1. BEVs are the most basic clean vehicles but require larger, heavier more costly batteries for extended range and are rather slow to recharge. Range is limited if used in very cold climate.

2. PHEVs and FCEVs are modified BEVs with smaller battery pack but with ICE or FC range extenders. Total range can be extended with larger fuel tanks. Re-fuelling (with H2 or liquid fuels) is very quick but much more costly than for BEVs. Can operate in cold climate areas and waste heat can be used to keep passengers at comfortable level.

Currently, PHEVs with ICE range extender are cheaper to operate than FCEVs but produce more GHGs and pollution.

In the not too distant future, H2 will be much cheaper and could match liquid fuels cost. When that happens, PHEVs (and ICEVs) will be progressively phased out.

BEVs and FCEVs may co-exist for a long time and as long as batteries have not sufficently evolved to become more compeitive, specially for extended range and larger vehicles.

Bob Wallace

I agree with your overall position to some extent, but I wonder where we find the route to cheaper hydrogen? Even at Toyota's "best future" price of 10 cents a mile it's still more expensive than gasoline.

Assuming that we don't put a price on carbon which would change the math -

PHEVs use, on average, fuel for about 15% of miles driven. That would make for a small market for H2. Possibly not enough for economies of scale to push prices from 17c to 10c per mile.

It wouldn't be a large enough market for a H2 filling station on every corner but might support some along highways where people need the extra range. Filling convenience would be low compared to gasoline. We'll have a lot of gas station for more than a decade after the last ICEV is sold.

If someone goes into their dealer's showroom and is faced with a choice of a gas PHEV with <7c/fueled mile and a H2 PHEV with <10c/fueled mile why would they pick the H2 model?

Roger Pham

@Bob,
>>>>"If someone goes into their dealer's showroom and is faced with a choice of a gas PHEV with <7c/fueled mile and a H2 PHEV with <10c/fueled mile why would they pick the H2 model?"

Good point, Bob.
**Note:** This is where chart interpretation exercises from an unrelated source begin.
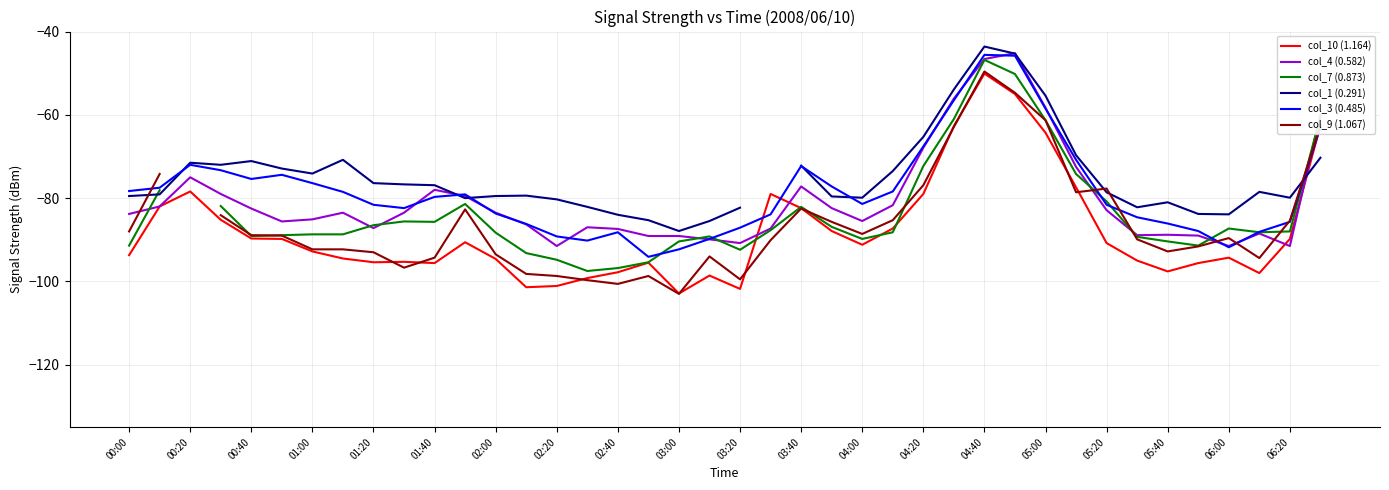

What is the minimum value for col_10 (1.164)?

-102.9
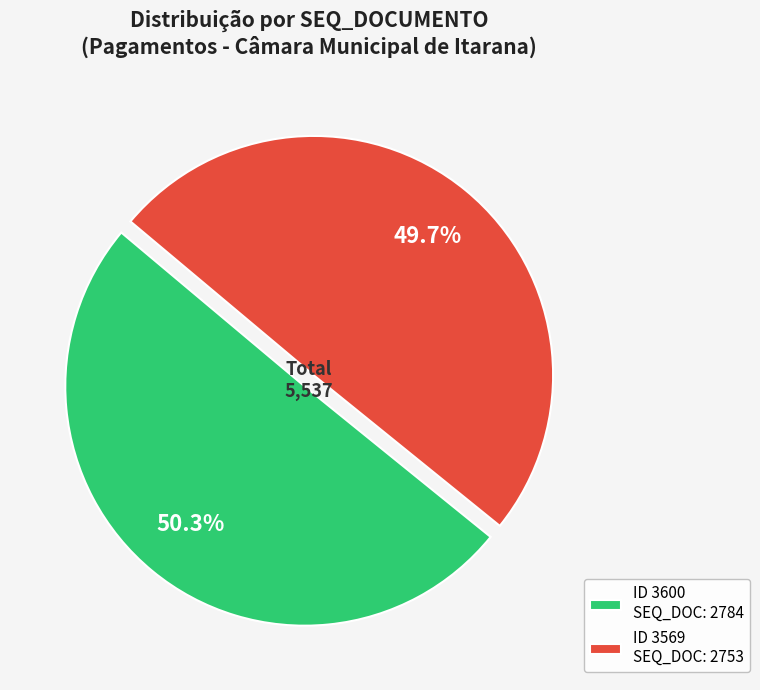

Is there a majority slice in this chart?

Yes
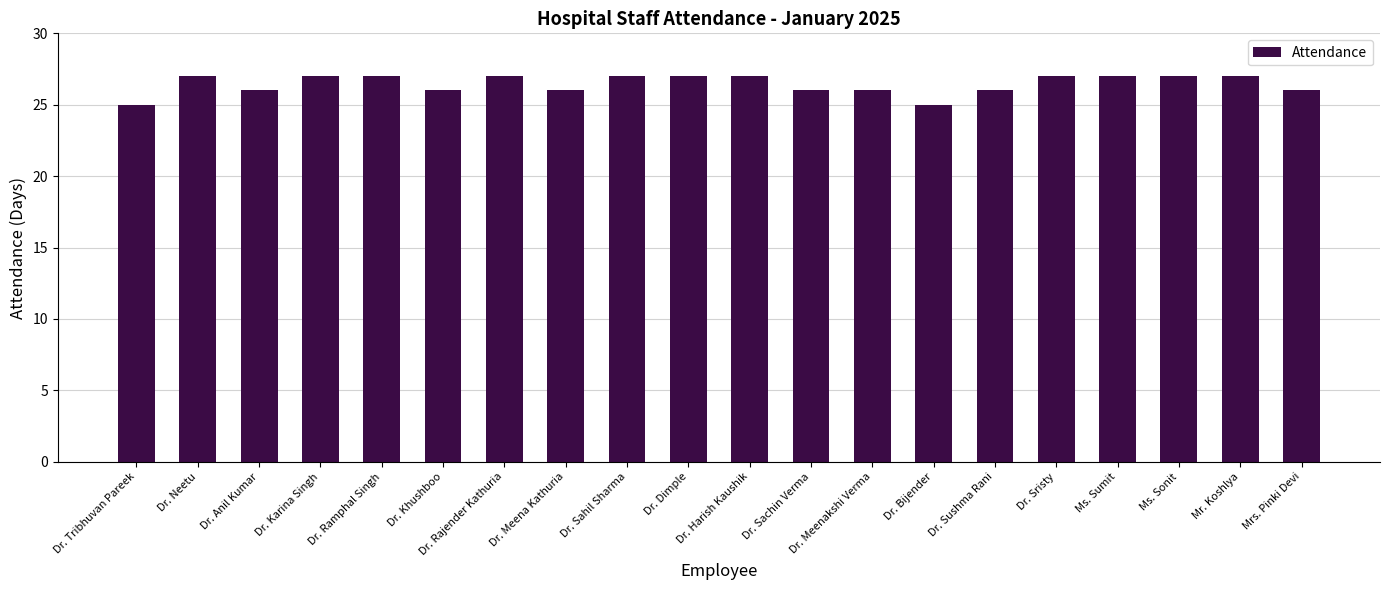

Between Dr. Sahil Sharma and Dr. Meena Kathuria, which is larger?

Dr. Sahil Sharma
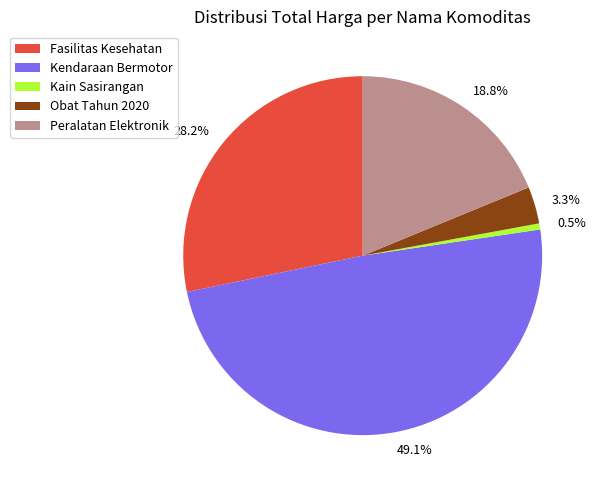

Does any single category account for the majority?

No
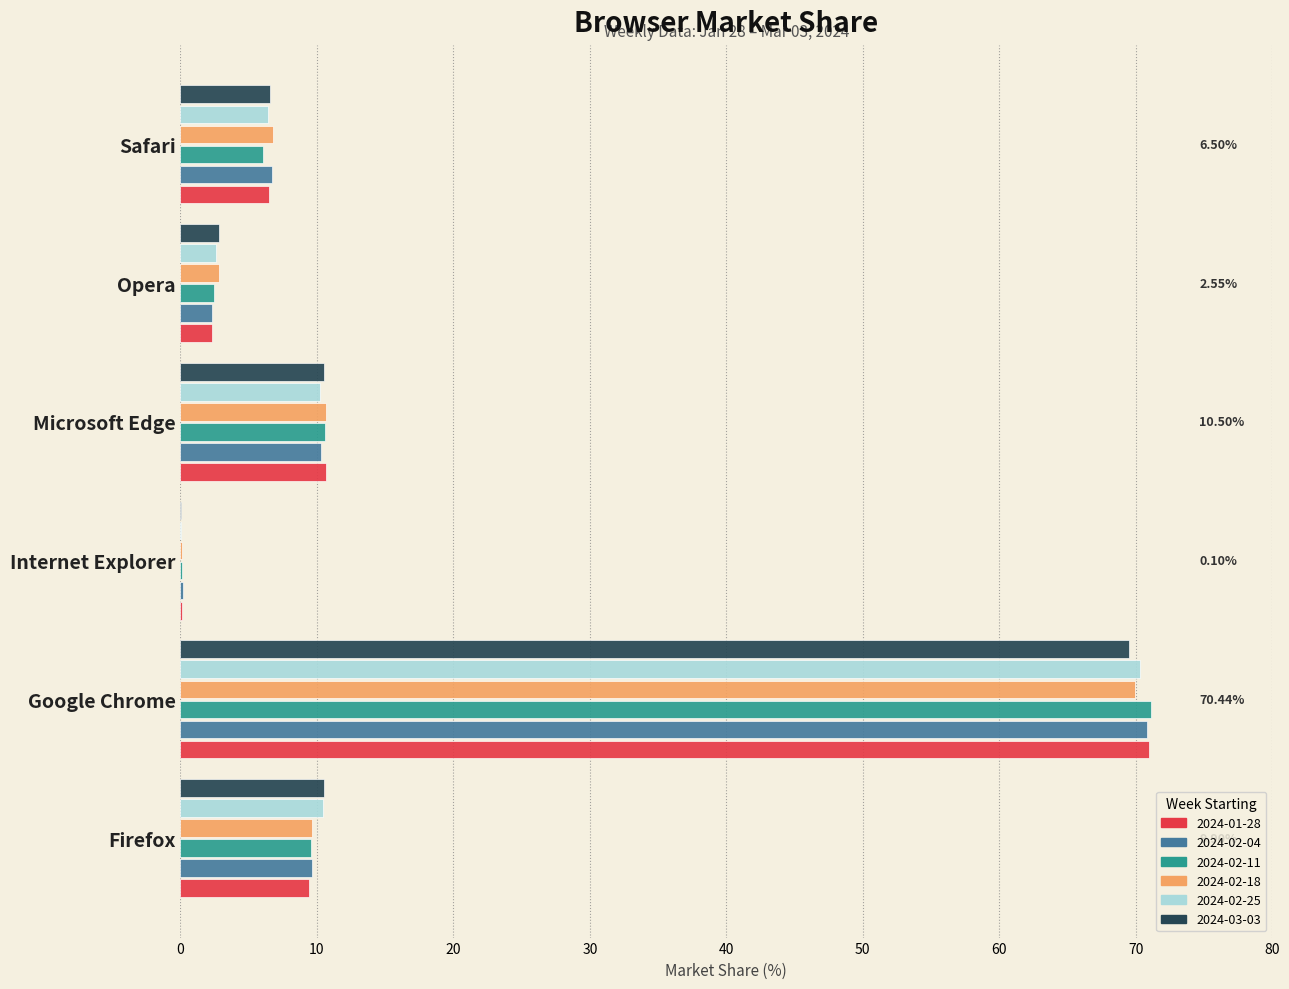

Is the value of 2024-02-04 at Microsoft Edge greater than the value of 2024-02-11 at Opera?

Yes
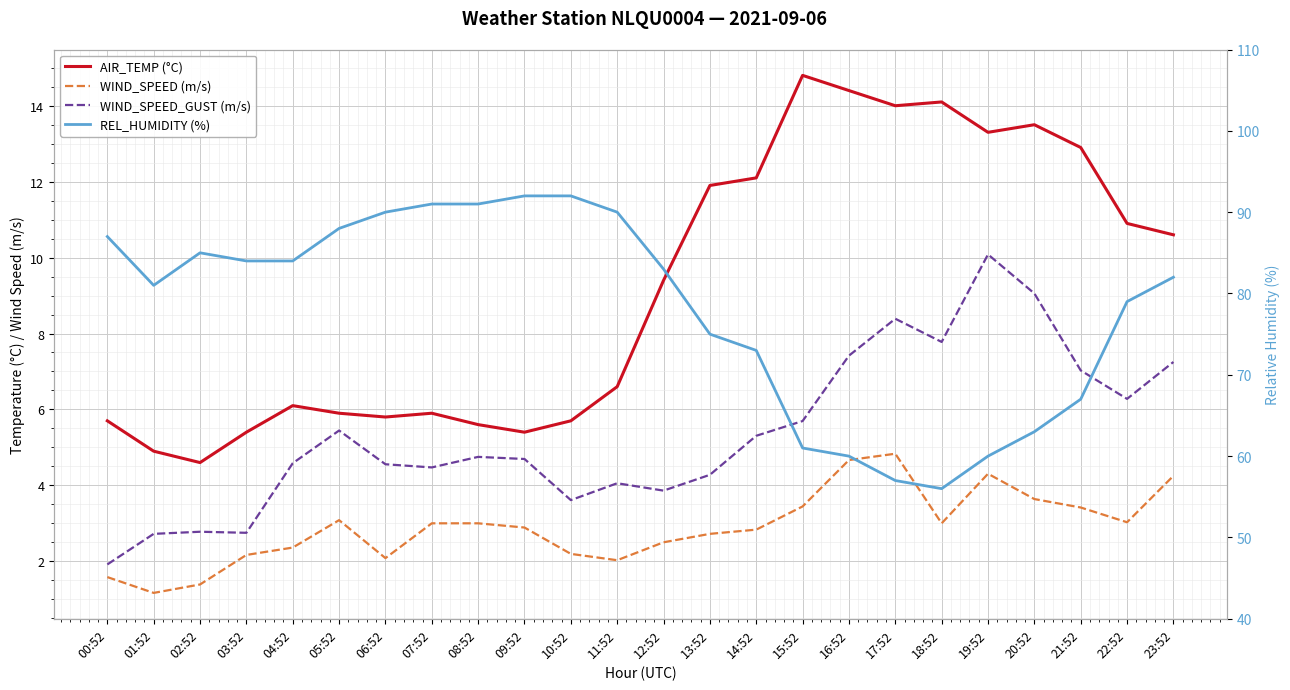

Reading left to right, what are all the values shown in this chart?

AIR_TEMP (°C): 5.7	4.9	4.6	5.4	6.1	5.9	5.8	5.9	5.6	5.4	5.7	6.6	9.4	11.9	12.1	14.8	14.4	14.0	14.1	13.3	13.5	12.9	10.9	10.6
WIND_SPEED (m/s): 1.6	1.2	1.4	2.2	2.4	3.1	2.1	3.0	3.0	2.9	2.2	2.0	2.5	2.7	2.8	3.4	4.7	4.8	3.0	4.3	3.6	3.4	3.0	4.2
WIND_SPEED_GUST (m/s): 1.9	2.7	2.8	2.8	4.6	5.4	4.6	4.5	4.8	4.7	3.6	4.1	3.9	4.3	5.3	5.7	7.4	8.4	7.8	10.1	9.1	7.0	6.3	7.2
REL_HUMIDITY (%): 87.0	81.0	85.0	84.0	84.0	88.0	90.0	91.0	91.0	92.0	92.0	90.0	83.0	75.0	73.0	61.0	60.0	57.0	56.0	60.0	63.0	67.0	79.0	82.0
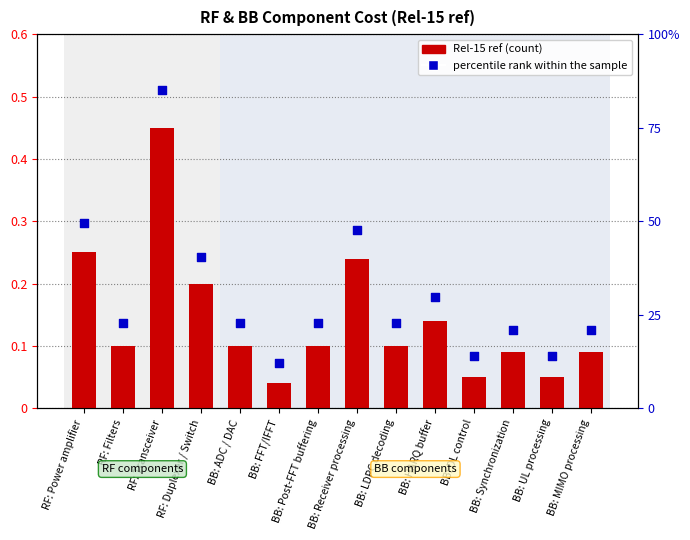

At how many categories does at least one series exceed 0?

14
There are 2 reasons I can think of for now :
1) More ZEV credit for the H2-PHEV, perhaps will induce the OEM's to lower its price.
2) Perhaps gasoline availability will be much reduced in the future, while H2 will be ubiquitous. Petroleum or synthetic fuels must be transported thousands of miles to refinery, then distributed thousands of miles away from the refinery. The H2 can be produced in-situ.

Bob Wallace

" Petroleum or synthetic fuels must be transported thousands of miles to refinery, then distributed thousands of miles away from the refinery. The H2 can be produced in-situ."

That's correct, Roger. But there's a couple of problems.

1) You're assuming someone puts up the money to build H2 infrastructure. You know the problems of finding that sort of money for a shaky investment.

2) The petroleum industry is going to linger for more than a decade after the last ICEV is sold.